Rorate Caeli

On the 33rd Anniversary of the Appointment of Cardinal Ratzinger


In all the maelstrom surrounding the Synod, and with the surprisingly timely publication of Pope Emeritus Benedict XVI’s newest volume of collected works, it seems only fitting to recall the momentous thing that happened on this day 33 years ago. On November 25, 1981, St. John Paul II, knowing a good thing when he saw it, named Joseph Cardinal Ratzinger Prefect of the Congregation for the Doctrine of the Faith, President of the Pontifical Biblical Commission, and President of the International Theological Commission.

As we all know, in 1972 Ratzinger wrote an essay in which, after he accurately summarized the massive scriptural and traditional basis for the non-admission of the civilly remarried to communion, nevertheless toyed with a rudimentary version of the Kasper thesis. But, like any responsible theologian who matures in his thinking, Ratzinger distanced himself from this early essay more and more as time went on. And in this new volume, he rewrote the essay, altogether removing the material he had come to see as false, unworthy, and dangerously manipulable.

After the promulgation of Familiaris consortio by John Paul II, Ratzinger distanced himself from his early suggestion whenever this embarrassing essay was brought up. For example, in 1991, he said that what he had written "formed part of a suggestion (Vorschlag) I made as a theologian in 1972. Their implementation in pastoral practice would of course necessarily depend on their corroboration by an official act of the magisterium to whose judgment I would submit. . . . Now, the magisterium subsequently spoke decisively on this question in the person of the present Holy Father in Familiaris Consortio."

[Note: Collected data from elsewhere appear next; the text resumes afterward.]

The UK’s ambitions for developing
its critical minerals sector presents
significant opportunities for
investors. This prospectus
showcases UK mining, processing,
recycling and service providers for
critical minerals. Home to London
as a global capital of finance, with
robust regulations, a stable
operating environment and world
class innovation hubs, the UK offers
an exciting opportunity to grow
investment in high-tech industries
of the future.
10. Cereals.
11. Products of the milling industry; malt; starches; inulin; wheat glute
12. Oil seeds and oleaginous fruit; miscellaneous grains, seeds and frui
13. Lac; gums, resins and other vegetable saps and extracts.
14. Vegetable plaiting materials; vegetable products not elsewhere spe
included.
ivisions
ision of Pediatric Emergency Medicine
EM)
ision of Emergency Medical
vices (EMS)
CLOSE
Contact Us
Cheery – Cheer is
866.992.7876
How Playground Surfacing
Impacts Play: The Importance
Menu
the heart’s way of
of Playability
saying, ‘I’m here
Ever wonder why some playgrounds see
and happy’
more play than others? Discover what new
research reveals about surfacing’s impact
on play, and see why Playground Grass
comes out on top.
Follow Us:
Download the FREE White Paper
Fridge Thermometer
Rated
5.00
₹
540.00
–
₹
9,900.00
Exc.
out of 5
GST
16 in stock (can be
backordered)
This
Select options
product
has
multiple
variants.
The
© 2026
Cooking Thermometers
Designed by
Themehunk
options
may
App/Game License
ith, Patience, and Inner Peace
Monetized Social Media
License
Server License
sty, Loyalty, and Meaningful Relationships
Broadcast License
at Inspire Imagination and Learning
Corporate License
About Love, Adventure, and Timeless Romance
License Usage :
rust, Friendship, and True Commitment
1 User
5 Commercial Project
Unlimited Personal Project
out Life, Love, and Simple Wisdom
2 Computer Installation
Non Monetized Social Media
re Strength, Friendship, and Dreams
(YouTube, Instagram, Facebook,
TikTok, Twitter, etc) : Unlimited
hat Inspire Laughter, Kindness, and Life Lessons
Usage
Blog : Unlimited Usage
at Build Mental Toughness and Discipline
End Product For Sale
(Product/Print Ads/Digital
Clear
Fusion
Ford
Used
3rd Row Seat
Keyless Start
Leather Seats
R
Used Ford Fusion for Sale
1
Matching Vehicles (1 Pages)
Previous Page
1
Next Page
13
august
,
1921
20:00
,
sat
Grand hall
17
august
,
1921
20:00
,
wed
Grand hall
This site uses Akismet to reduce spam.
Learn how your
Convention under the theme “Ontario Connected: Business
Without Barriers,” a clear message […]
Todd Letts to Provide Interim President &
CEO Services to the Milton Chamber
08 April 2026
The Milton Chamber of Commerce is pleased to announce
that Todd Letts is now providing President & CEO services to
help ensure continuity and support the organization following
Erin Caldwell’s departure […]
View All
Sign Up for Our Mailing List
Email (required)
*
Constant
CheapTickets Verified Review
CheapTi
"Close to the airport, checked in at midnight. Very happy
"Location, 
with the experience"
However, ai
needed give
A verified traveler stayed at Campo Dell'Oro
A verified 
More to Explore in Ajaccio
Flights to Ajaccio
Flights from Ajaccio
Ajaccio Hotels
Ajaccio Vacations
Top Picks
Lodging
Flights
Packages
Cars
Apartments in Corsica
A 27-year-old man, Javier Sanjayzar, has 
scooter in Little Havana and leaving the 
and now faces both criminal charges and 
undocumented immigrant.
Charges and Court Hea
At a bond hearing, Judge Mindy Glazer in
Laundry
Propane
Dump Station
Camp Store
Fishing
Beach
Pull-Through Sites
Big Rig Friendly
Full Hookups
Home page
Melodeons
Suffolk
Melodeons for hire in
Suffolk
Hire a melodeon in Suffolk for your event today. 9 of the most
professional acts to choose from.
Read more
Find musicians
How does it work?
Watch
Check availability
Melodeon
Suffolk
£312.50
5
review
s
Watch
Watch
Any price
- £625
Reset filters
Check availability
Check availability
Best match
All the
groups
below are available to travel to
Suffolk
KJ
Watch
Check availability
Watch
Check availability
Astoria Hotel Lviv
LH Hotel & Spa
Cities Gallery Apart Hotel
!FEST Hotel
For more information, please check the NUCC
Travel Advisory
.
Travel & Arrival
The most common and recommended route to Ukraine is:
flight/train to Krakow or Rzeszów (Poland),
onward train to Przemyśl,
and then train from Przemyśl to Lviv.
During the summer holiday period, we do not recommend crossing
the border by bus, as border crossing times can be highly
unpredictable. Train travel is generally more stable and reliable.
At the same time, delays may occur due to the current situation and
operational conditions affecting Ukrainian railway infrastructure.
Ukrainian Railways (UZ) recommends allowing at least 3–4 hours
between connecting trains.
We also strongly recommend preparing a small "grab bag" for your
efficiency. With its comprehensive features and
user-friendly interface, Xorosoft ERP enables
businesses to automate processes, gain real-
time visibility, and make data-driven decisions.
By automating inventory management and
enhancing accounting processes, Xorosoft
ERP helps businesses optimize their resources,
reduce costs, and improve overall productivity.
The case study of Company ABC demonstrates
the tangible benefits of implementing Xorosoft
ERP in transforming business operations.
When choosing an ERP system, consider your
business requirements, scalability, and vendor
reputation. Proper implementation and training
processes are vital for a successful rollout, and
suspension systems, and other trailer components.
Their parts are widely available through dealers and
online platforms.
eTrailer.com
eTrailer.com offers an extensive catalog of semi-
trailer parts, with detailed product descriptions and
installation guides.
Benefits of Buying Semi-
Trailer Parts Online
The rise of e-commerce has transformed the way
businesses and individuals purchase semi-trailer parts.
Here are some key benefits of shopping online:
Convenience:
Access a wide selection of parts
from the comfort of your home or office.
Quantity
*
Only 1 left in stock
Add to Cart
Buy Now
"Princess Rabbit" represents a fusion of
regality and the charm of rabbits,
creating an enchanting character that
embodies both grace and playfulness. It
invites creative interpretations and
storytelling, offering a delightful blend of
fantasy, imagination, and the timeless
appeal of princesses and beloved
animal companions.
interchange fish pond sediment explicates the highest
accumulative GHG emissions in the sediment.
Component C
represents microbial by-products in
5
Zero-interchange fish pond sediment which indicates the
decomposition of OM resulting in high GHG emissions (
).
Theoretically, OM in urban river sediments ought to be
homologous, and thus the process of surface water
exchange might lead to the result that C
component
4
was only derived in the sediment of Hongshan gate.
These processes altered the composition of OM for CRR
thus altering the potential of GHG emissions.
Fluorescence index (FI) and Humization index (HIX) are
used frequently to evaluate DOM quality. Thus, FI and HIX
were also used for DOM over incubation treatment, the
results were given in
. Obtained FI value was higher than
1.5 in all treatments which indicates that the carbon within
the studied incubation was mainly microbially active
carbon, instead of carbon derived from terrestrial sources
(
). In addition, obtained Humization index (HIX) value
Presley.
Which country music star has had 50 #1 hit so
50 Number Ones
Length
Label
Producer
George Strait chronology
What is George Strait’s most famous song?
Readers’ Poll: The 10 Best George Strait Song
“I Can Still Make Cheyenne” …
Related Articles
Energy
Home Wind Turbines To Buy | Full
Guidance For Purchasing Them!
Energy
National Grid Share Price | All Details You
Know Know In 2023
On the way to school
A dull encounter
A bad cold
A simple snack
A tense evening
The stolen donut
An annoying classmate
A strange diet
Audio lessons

And again in 1996, in Salt of the Earth, when asked "Is discussion of this question [of reception of Communion by the divorced and remarried] still open, or is it already decided and settled once and for all?," Cardinal Ratzinger replied:

As a matter of principle it is decided, but of course factual questions, individual questions, are always possible. For example, perhaps in the future there could also be an extrajudicial determination that the first marriage was invalid. This could perhaps also be ascertained locally by experienced pastors. Such juridical developments, which can make things less complicated, are conceivable. But the principle that marriage is indissoluble and that someone who has left the valid marriage of his life, the sacrament, and entered into another marriage cannot communicate, does in fact as such hold definitively.

In this latest astute, mild-mannered, and intellectually responsible action, the Pope Emeritus displays once again that while his authority of office is gone, his mind is as sharp and clear as ever.